Caveat: singcvmfs works by bind-mounting all of the files from the cvmfs distribution into the container, including the fuse3 libraries. It expects other base system libraries to be available inside the container, so if the container uses a different base OS distribution it will likely not work unless compatible libraries are in the container.

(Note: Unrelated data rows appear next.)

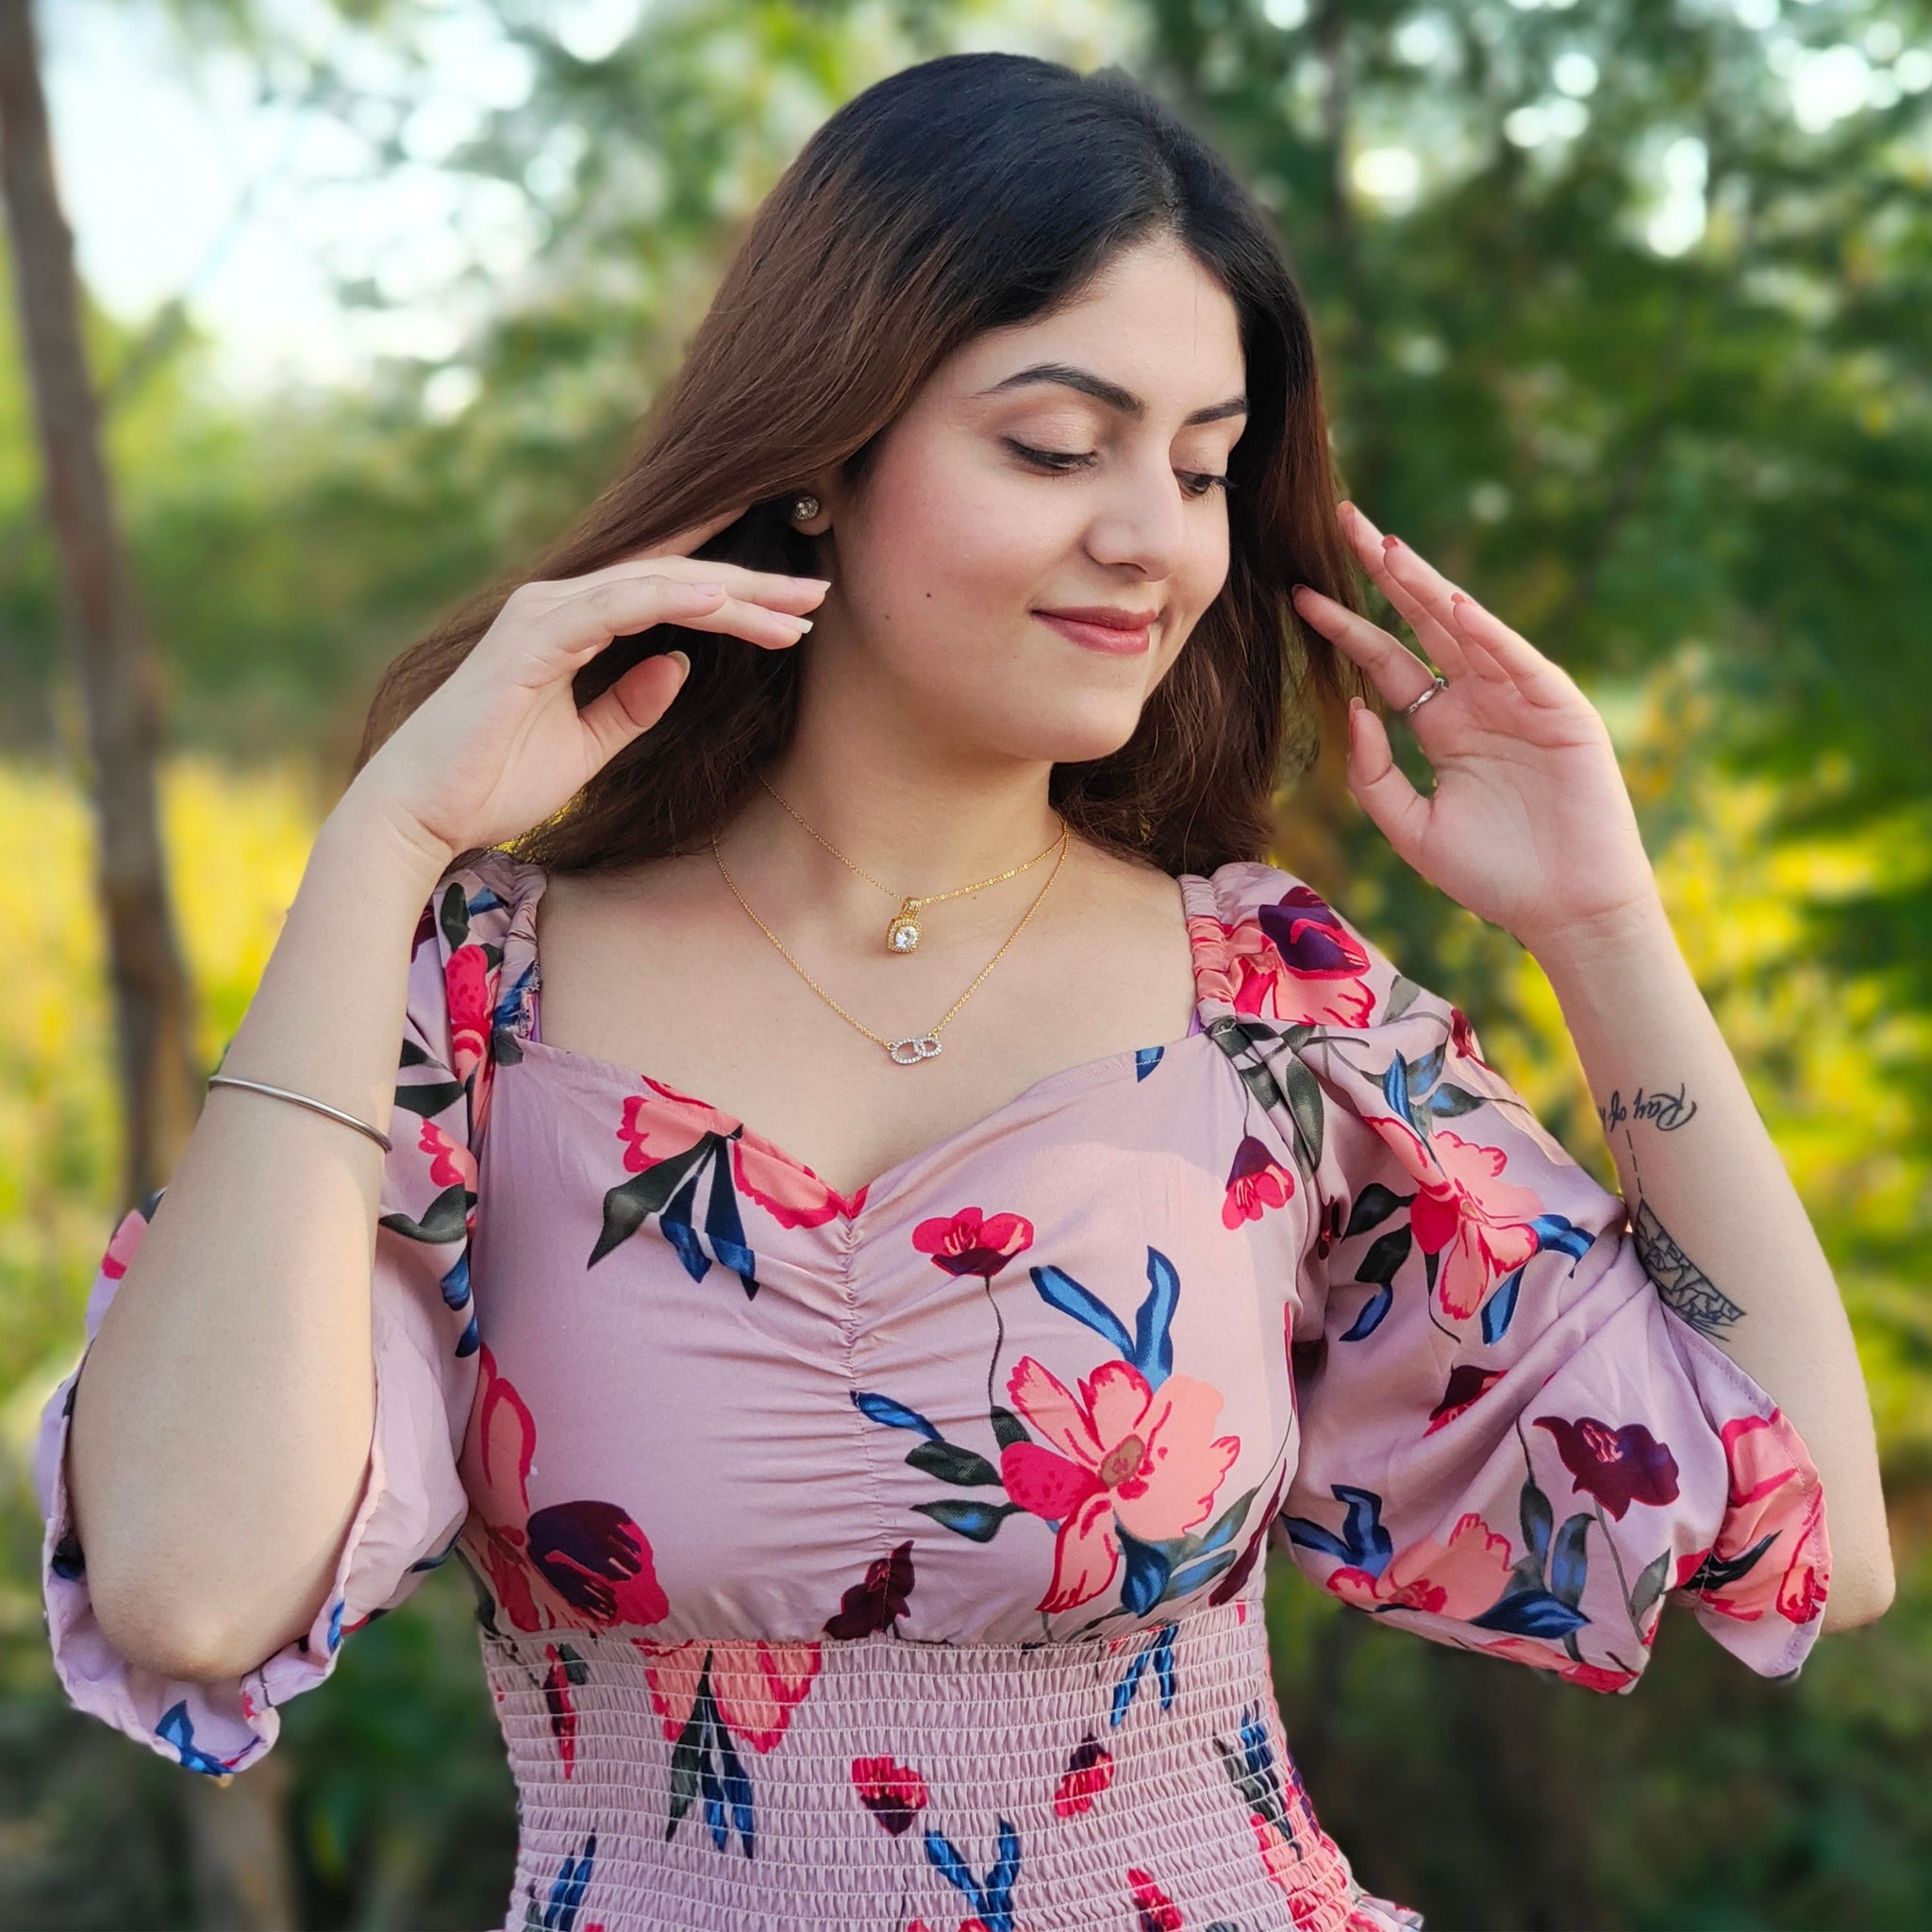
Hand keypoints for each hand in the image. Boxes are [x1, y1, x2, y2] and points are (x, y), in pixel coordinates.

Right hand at [344, 505, 827, 864]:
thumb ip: (631, 702)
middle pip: (676, 577)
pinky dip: (677, 598)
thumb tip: (679, 665)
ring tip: (797, 607)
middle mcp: (560, 603)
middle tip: (820, 592)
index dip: (737, 594)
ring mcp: (545, 613)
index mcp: (573, 623)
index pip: (669, 593)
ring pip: (659, 582)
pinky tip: (730, 606)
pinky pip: (620, 604)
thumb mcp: (587, 744)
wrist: (422, 814)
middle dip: (752, 585)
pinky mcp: (534, 636)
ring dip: (733, 593)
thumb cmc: (493, 781)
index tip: (800, 608)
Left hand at [1289, 501, 1661, 959]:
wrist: (1563, 910)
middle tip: (1345, 522)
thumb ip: (1373, 773)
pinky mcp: (1561, 710)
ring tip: (1388, 548)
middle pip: (1422, 624)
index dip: (1346, 627)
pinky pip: (1518, 663)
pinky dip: (1487, 634)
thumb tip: (1352, 706)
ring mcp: (1520, 700)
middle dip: (1385, 573)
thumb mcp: (1409, 828)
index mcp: (1441, 725)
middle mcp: (1478, 700)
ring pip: (1466, 631)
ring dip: (1429, 588)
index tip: (1301, 595)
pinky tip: (1451, 604)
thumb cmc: (1491, 875)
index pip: (1385, 661)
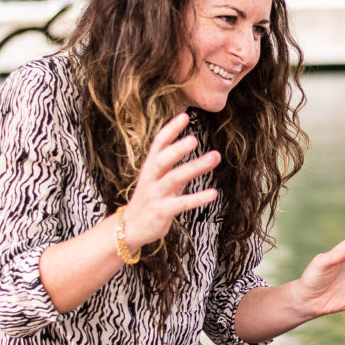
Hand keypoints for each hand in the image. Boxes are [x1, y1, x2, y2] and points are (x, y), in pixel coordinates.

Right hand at [122, 113, 219, 250]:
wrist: (130, 227)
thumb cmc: (148, 200)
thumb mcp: (157, 178)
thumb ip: (172, 164)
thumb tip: (189, 143)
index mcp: (150, 167)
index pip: (158, 143)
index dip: (171, 129)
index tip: (185, 116)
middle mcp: (151, 178)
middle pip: (163, 159)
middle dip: (178, 148)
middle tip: (195, 139)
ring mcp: (155, 194)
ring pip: (174, 178)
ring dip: (195, 167)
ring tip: (215, 157)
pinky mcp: (161, 211)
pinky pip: (181, 203)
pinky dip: (198, 198)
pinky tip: (213, 193)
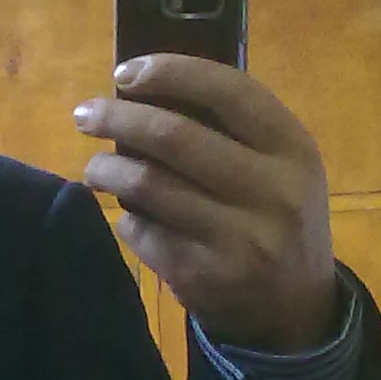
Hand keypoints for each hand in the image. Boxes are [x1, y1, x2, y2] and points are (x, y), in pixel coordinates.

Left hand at [73, 54, 337, 352]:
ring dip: (105, 169)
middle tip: (85, 115)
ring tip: (94, 167)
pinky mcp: (202, 276)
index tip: (125, 73)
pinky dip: (125, 216)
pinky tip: (129, 213)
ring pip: (147, 185)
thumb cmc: (277, 216)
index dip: (170, 72)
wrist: (295, 307)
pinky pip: (141, 230)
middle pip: (173, 137)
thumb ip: (231, 128)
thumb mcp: (280, 166)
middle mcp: (272, 191)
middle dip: (116, 118)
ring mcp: (237, 238)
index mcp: (293, 149)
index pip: (229, 91)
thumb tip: (144, 88)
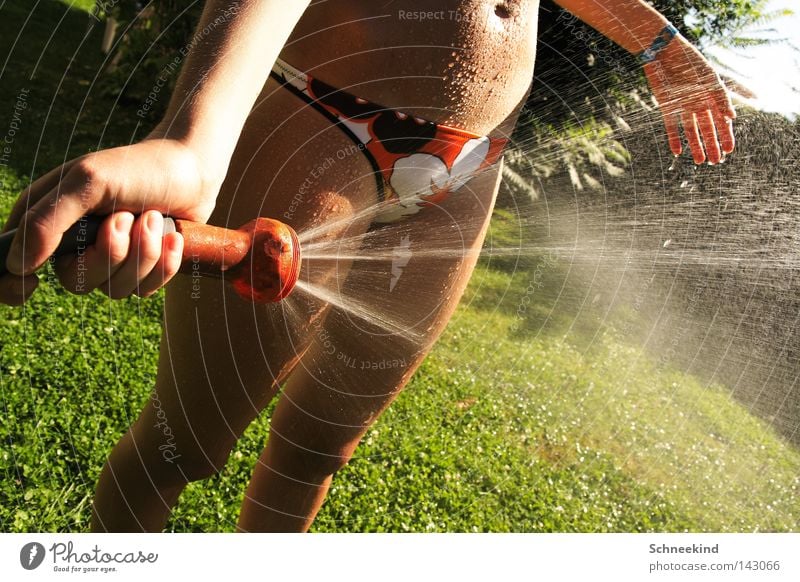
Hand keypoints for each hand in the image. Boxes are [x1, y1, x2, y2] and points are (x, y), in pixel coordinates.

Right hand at [0, 138, 219, 304]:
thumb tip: (17, 264)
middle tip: (126, 217)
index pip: (13, 265)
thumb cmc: (136, 168)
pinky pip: (146, 289)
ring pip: (116, 289)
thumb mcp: (87, 182)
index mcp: (47, 220)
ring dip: (143, 252)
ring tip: (154, 218)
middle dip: (110, 252)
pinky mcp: (142, 269)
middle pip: (77, 283)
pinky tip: (172, 236)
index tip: (32, 284)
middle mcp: (75, 245)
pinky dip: (164, 263)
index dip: (13, 285)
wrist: (192, 171)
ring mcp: (110, 260)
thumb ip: (48, 220)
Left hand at [644, 36, 735, 164]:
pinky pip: (671, 127)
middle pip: (708, 129)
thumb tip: (732, 118)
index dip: (726, 136)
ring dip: (696, 146)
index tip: (729, 151)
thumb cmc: (690, 62)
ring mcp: (682, 107)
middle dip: (713, 145)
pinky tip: (678, 152)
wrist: (663, 54)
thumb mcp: (710, 79)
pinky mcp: (667, 107)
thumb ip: (721, 97)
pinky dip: (674, 139)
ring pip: (691, 131)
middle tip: (716, 162)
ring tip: (701, 161)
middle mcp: (698, 103)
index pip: (722, 120)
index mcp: (712, 96)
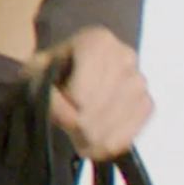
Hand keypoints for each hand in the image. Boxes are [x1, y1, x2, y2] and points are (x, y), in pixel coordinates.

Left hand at [33, 25, 154, 161]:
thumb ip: (48, 96)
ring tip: (76, 127)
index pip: (81, 94)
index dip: (63, 104)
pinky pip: (125, 138)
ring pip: (109, 128)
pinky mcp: (148, 105)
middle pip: (95, 111)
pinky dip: (104, 144)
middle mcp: (125, 56)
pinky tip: (94, 135)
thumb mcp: (35, 76)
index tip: (57, 97)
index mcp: (97, 40)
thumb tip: (74, 120)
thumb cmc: (51, 71)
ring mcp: (140, 82)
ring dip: (87, 137)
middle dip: (74, 123)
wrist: (70, 74)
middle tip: (64, 119)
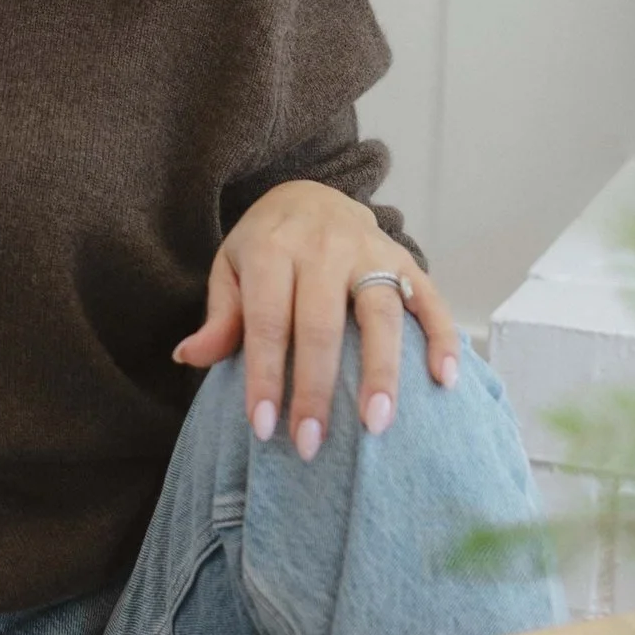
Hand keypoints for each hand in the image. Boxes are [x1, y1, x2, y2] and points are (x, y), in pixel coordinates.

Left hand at [171, 177, 459, 456]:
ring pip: (380, 315)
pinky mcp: (406, 260)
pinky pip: (430, 299)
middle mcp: (324, 248)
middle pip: (322, 326)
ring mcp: (370, 252)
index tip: (263, 428)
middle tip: (311, 444)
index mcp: (272, 250)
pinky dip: (442, 338)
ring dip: (381, 372)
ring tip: (376, 424)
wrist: (310, 190)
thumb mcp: (230, 267)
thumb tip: (189, 357)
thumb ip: (220, 315)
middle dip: (315, 390)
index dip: (264, 376)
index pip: (267, 321)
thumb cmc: (266, 244)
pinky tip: (445, 381)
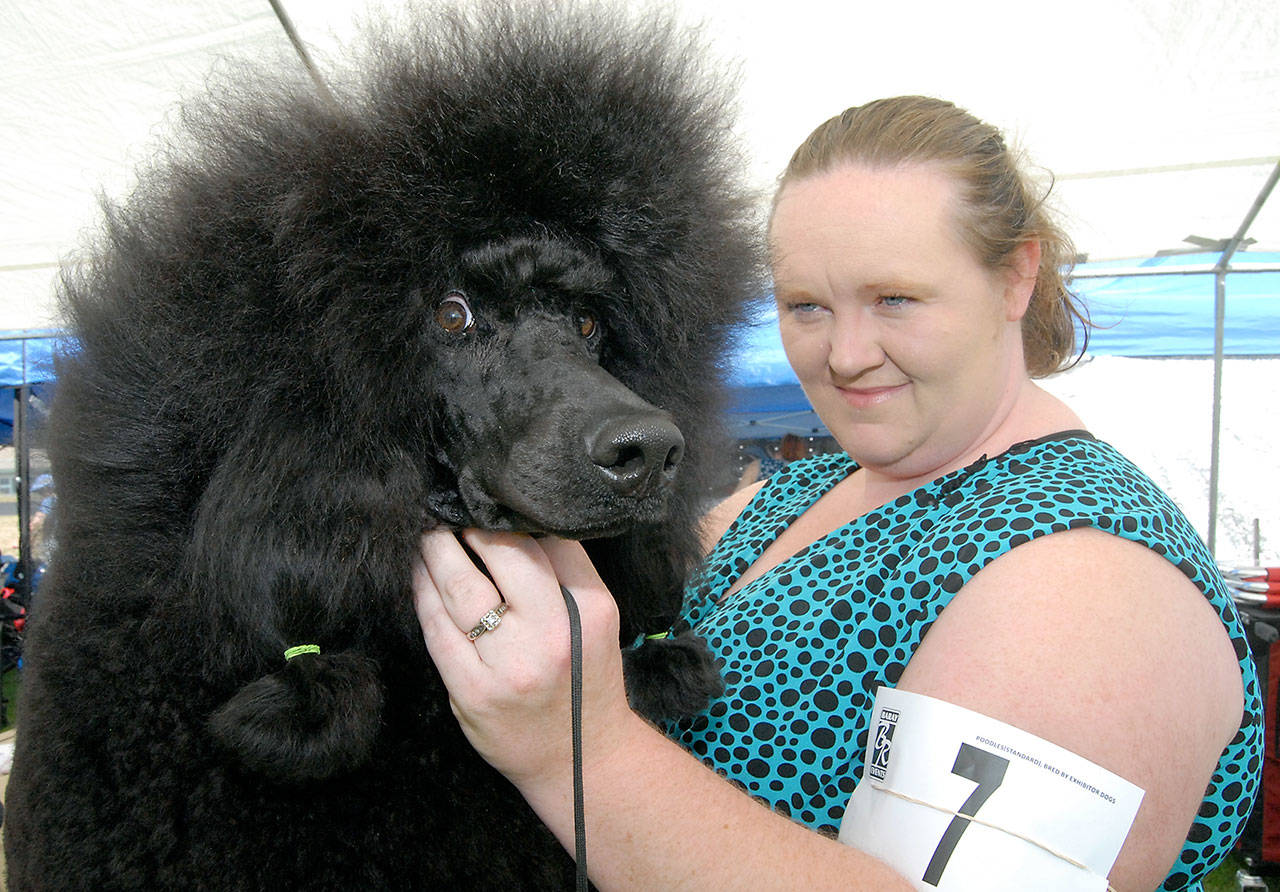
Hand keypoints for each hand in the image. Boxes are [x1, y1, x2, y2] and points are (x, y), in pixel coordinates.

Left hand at [412, 529, 635, 789]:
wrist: (581, 760)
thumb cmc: (585, 680)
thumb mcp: (596, 620)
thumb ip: (566, 571)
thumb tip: (516, 516)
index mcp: (590, 608)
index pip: (548, 539)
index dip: (513, 512)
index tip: (489, 499)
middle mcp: (552, 634)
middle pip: (502, 553)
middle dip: (469, 524)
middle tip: (449, 507)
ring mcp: (509, 664)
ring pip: (460, 587)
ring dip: (436, 551)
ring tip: (427, 533)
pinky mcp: (471, 690)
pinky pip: (437, 628)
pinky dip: (422, 593)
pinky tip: (418, 575)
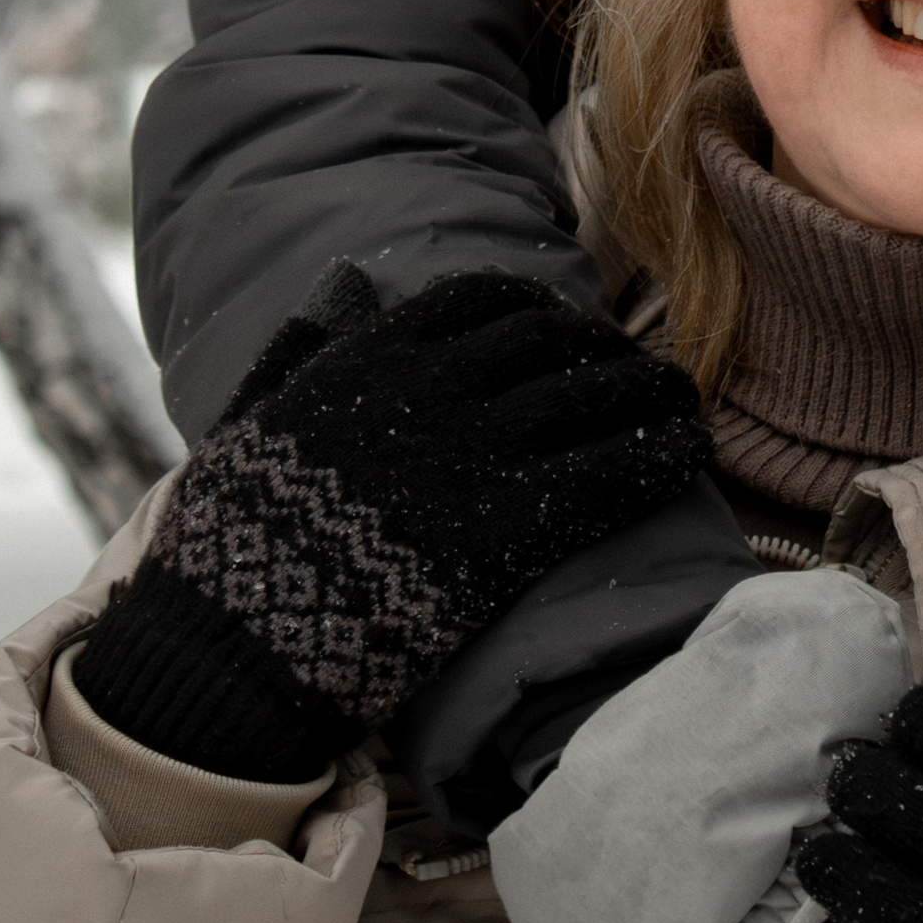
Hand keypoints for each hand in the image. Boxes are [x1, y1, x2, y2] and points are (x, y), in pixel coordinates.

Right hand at [79, 266, 710, 773]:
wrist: (237, 640)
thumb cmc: (233, 541)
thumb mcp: (252, 420)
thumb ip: (302, 347)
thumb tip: (345, 282)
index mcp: (374, 357)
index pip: (483, 299)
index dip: (537, 310)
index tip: (561, 331)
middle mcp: (437, 388)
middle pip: (557, 338)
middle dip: (606, 348)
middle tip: (635, 372)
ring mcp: (482, 453)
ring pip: (602, 393)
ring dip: (654, 391)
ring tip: (682, 404)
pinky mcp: (519, 526)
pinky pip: (621, 470)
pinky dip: (667, 453)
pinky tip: (689, 454)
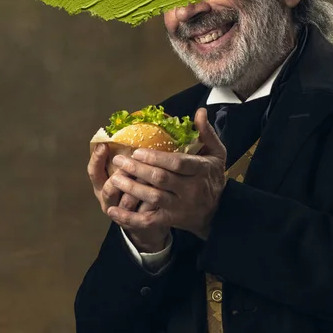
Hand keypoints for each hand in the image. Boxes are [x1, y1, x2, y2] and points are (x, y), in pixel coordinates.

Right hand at [87, 143, 170, 251]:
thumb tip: (132, 136)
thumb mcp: (126, 176)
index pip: (94, 173)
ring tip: (151, 174)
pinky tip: (162, 191)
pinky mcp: (137, 223)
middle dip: (123, 175)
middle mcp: (108, 201)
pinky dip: (152, 201)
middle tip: (133, 162)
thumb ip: (126, 162)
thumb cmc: (135, 192)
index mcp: (101, 188)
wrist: (145, 225)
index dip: (97, 160)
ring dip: (139, 187)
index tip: (103, 145)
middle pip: (109, 188)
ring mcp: (122, 214)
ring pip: (126, 201)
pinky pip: (143, 213)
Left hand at [107, 108, 226, 240]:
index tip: (138, 151)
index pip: (177, 163)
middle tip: (119, 160)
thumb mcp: (216, 153)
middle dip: (138, 170)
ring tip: (115, 177)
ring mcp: (181, 206)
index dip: (156, 158)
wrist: (219, 210)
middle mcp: (191, 189)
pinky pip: (148, 221)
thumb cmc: (213, 176)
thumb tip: (200, 111)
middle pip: (161, 179)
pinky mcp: (172, 220)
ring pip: (153, 198)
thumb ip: (206, 133)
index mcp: (201, 170)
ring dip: (132, 188)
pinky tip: (113, 211)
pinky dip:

Cache considerations: by default singcvmfs starts a cache manager for all the cvmfs repositories it mounts, which means that caches cannot be shared between different invocations of singcvmfs on the same machine. This tends to be more of a problem than with the cvmfsexec command because it is more common to run many payload jobs on a machine with singularity than it is to run many pilots. You can select a different cache directory for each invocation by setting SINGCVMFS_CACHEDIR. Alternatively it's possible to use the cvmfs alien cache feature to share the cache, but you would have to make sure that the cache doesn't grow too big and that it gets cleaned up at some point. Make sure that caches are not on shared filesystems because they're likely to do too many metadata operations.

There is also a SINGCVMFS_CACHEIMAGE variable which can be set to an ext3 filesystem image for the cache. If set, it must point to a file with such a filesystem including a directory that is writable by the user or a shared directory within it that is writable by the user. The directory within the filesystem can be changed by setting SINGCVMFS_CACHEDIR but defaults to the root directory, /. If running as an unprivileged user, this can directory can be created using the mkfs.ext3 -d option. Unfortunately the version of mkfs.ext3 on RHEL7 is too old, but it can be compiled from source. Then to make the image file these commands should work:

$ truncate -s 6G scratch.img
$ mkdir -p tmp/shared
$ mkfs.ext3 -F -O ^has_journal -d tmp scratch.img

By default the cvmfs logs are written to a top-level log directory, alongside the top-level dist directory. The variable SINGCVMFS_LOGDIR can be used to write them to a different directory, which will be created if it doesn't exist.